Contos do Imigrante (1956), e Samuel Rawet, é um livro de contos do autor polonês naturalizado brasileiro. De linguagem radical que esgarça o gênero do conto, a obra trata, em sua maior parte, de imigrantes de religião judaica que precisam sair de suas terras, muitos deles por conta da terra, para recomeçar a vida em outros lugares. Assim, sem saber a língua, as regras sociais e vivendo a intensa solidão do exílio, se veem como seres sem referências e identidade. Além disso, Rawet trata também de outros tipos de “imigrantes” ainda que em sua própria terra, como uma vida à beira da morte, à perda de um amor, uma vida de marginalização, entre outros.
O NotaTerapia separou as melhores frases da obra. Confira:
Os silêncios que se sucediam ao questionário sobre si mesmo, sobre o que e mais terrível experimentara. Esquecer o acontecido, nunca. Mas como amesquinhá-lo, tirar-lhe a essência do horror ante uma mesa bem-posta, ou um chá tomado entre finas almofadas e macias poltronas?
A guerra o despojara de todas as ilusões anteriores e afirmara-lhe a precariedade do que antes era sólido. Só ficara intacta sua fé em Deus e na religião, tão arraigadas, que mesmo nos transes mais amargos não conseguia expulsar. (Já o tentara, reconhecia, em vão)
Calou. E mais do que isso, emudeceu. Por que insiste tanto? Ouviram a palavra, e não repararam que se ia colocando numa situação marginal.
Onde os olhos, onde os olhos que mudos traíram o grito animal?
Entrara em local onde o tempo estava morto e onde não a compreenderiam mais. Estagnação.
Impossível negar o passado. Sabia, porém,que impossível, também, é o retrocesso.
Ao ser golpeado pela brisa sentiu uma alegria infantil de quem descobre mundos novos numa velha caixa de sapatos, de quem, após luto, redescobre pequenos detalhes alegres no ambiente cinza que o cercava.
Quando atravessou o portão acelerou a marcha impelido pelo desejo de ser homem já.
Os vultos cerrados dos seus ondulavam pela casa em estranhas curvaturas. Flávia parecia poiar em algum rio com as formas oscilantes, e o rio era seu mesmo.
Triste as tardes em que cansada buscava a casa. Curto, agora, o caminho que antes se alongava em voltas e torneiros até que se extinguissem as palavras. E depois das palavras havia os silêncios, pois a ninguém perturbava o linguajar dos dedos enlaçados.

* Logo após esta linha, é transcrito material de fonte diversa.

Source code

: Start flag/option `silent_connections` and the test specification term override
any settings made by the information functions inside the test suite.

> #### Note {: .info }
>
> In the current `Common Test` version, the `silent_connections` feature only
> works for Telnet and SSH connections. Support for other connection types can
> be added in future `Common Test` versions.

E quanta terra vazia, meu Deus! E a luz que não apagam? Um papel de cor, pelo menos. Pedir é incomodar.
Morreria. Aterradora certeza há tanto alimentada. Transparente como o frasco suspenso graduando-lhe o soro. Pasmava-se com o espanto ante o irremediável, e ele que nunca se puderia espantar já que há anos a ideia da morte bitolava-lhe os pensamentos em horas de crise.
“Velho sem religião”. Nada fizera para perdê-la, tinha a certeza. Apenas se aquietara na apatia serena que não exige maiores explicações, fruindo dos sentidos ainda vivos as alegrias que antecedem o corpo morto, a carcaça, focinhando a terra.
Teria a noite dentro de sua noite, como quem sonha que está sonhando.
as meninas que têm tranças e as que não têm, as que já namoram, e as que o querem, as que rondam calçadas à espera de assovios e se aborrecem quando os ouvem, as que esperam gracejos e se arrependem, as que se casaram e as que inda não, que já não tem filhos que esperam, as que sonham e as que não sonham, as que ouve novelas de rádio e as que vivem, as que cantam sambas em programas de calouros, e as que ouvem.
Vinte anos lisos e amargos que principiavam a aterrá-lo. Diabo pensar na vida. E ele nunca tinha pensado. Ou quando o fizera esquecera-se das cifras.
E ao acordar, já seria tempo de pensar na vida, pois é duro aguentar vinte anos dum modo besta.